Schiff GD, Martin SA, Eidelman DH, et al. Ann Intern Med. 2018;169:643-645.
Safe diagnosis is a complex challenge that requires multidisciplinary approaches to achieve lasting improvement. The authors worked with a multidisciplinary panel to build a 10-element framework outlining steps that support conservative diagnosis. Recommendation highlights include a renewed focus on history-taking and physician examination, as discussed in a PSNet perspective. They also emphasize the importance of continuity between clinicians and patients to build trust and foster timely diagnosis. Taken together with recommendations for enhanced communication between specialist and generalist clinicians and more judicious use of diagnostic testing, this report is a comprehensive approach to reducing overdiagnosis and overtreatment.
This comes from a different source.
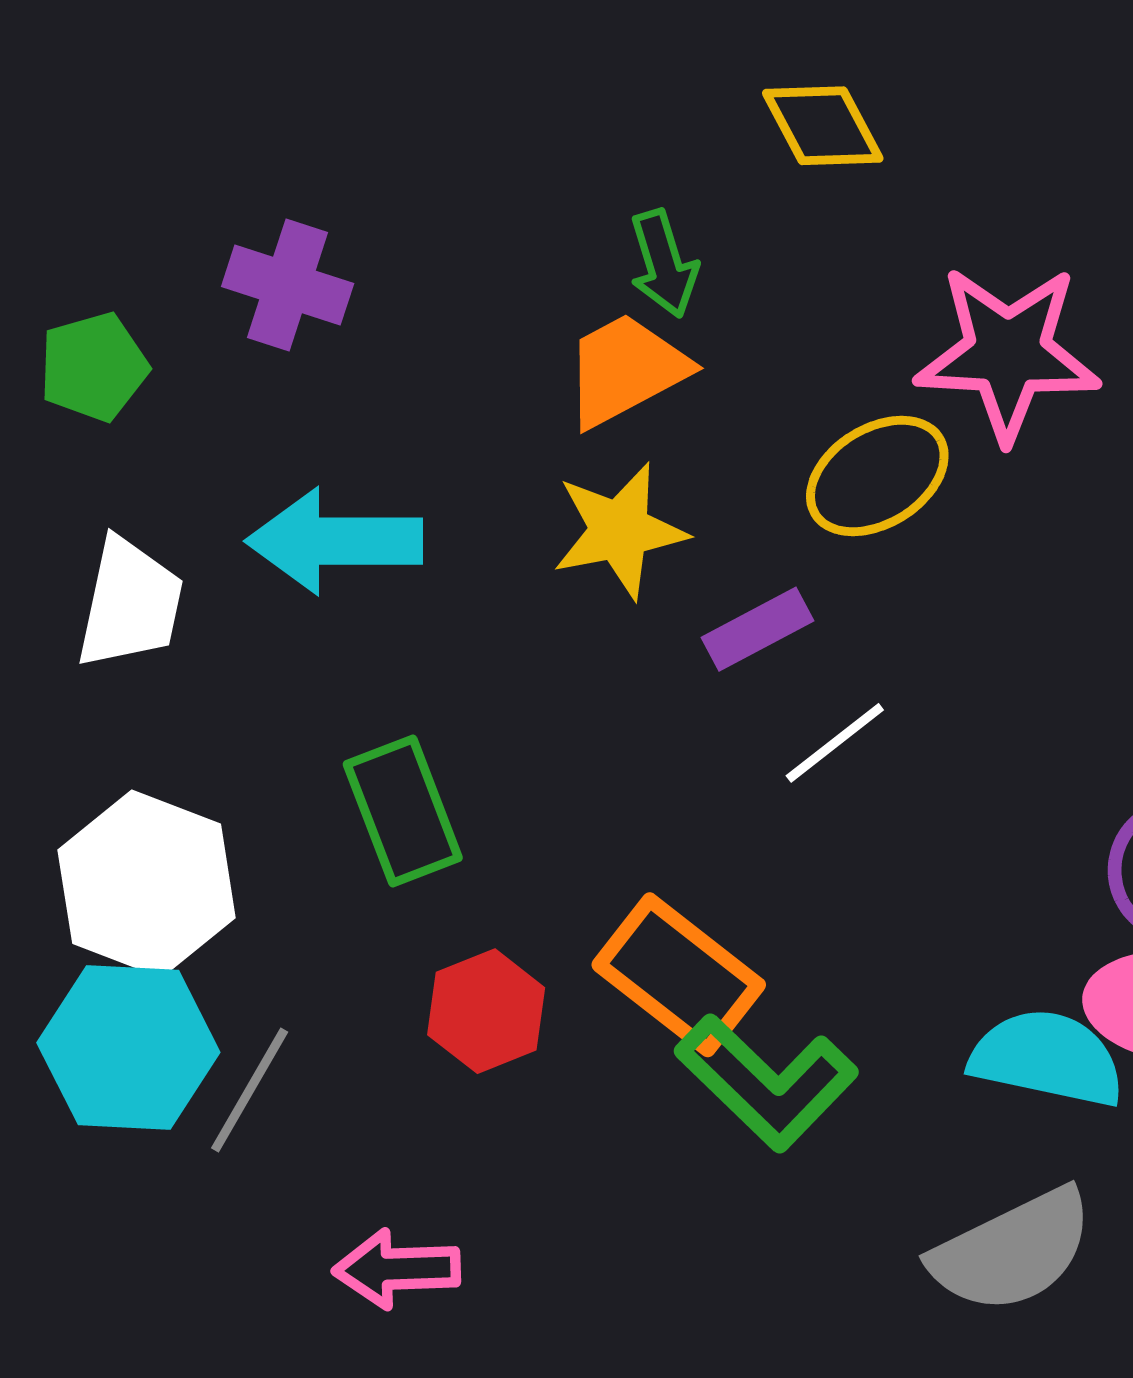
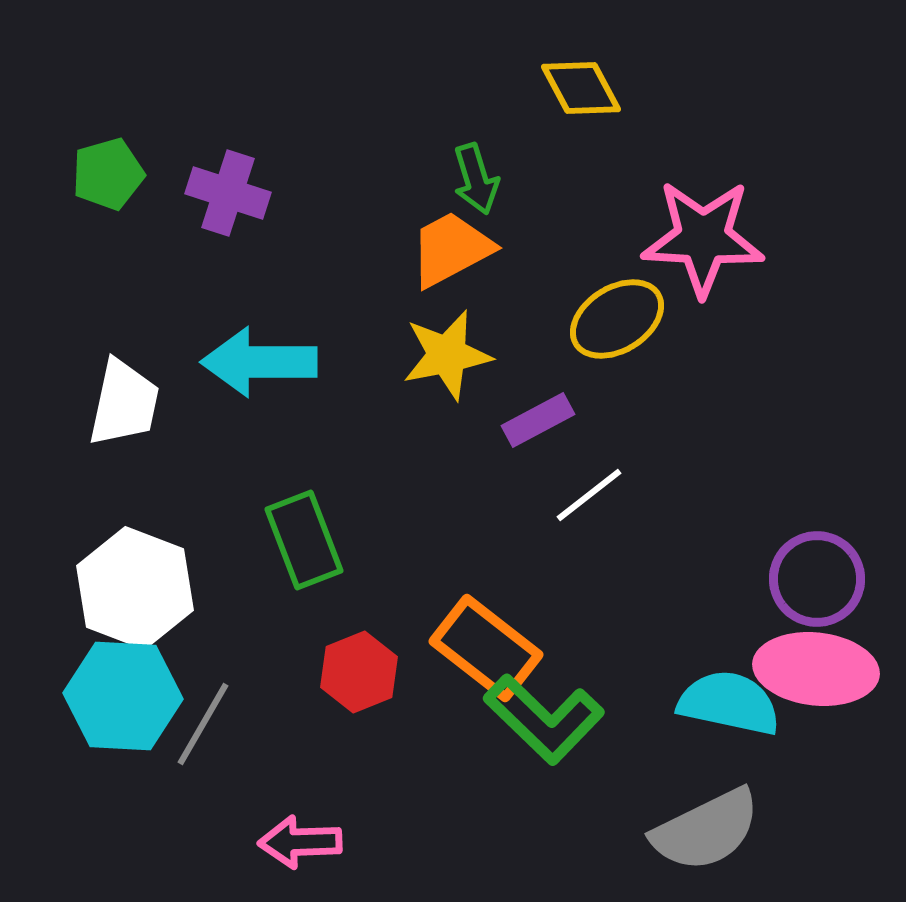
green pentagon: (94, 367) -> (108, 174), moved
Fønhus MS, Dalsbø TK, Johansen M, et al. Cochrane Database Syst Rev. 2018;9:CD012472.
Engaging patients in their care can enhance safety, quality, and satisfaction. The Joint Commission and Centers for Medicare and Medicaid Services both call for health care organizations to encourage patient engagement in their care. This review and meta-analysis assessed which patient engagement strategies improve clinician adherence to recommended clinical practice. Two strategies had moderate impact: enhancing the information elicited from patients and educating patients about best clinical practice. Patient decision aids did not affect clinician performance, and the authors were unable to determine how interventions impacted health outcomes. A PSNet perspective explored novel avenues for patient engagement that leverage health information technology.
Ramani S, Könings KD, Mann K, et al. Acad Med. 2018;93:1348-1358.
Constructive feedback is a pillar of strong safety culture. Through resident and attending physicians focus groups at a single institution, investigators found that cultural emphasis on politeness and excellence hindered all parties' ability to provide honest feedback. The authors advocate for transitioning to a culture of growth, which would shift their institution toward a more just culture.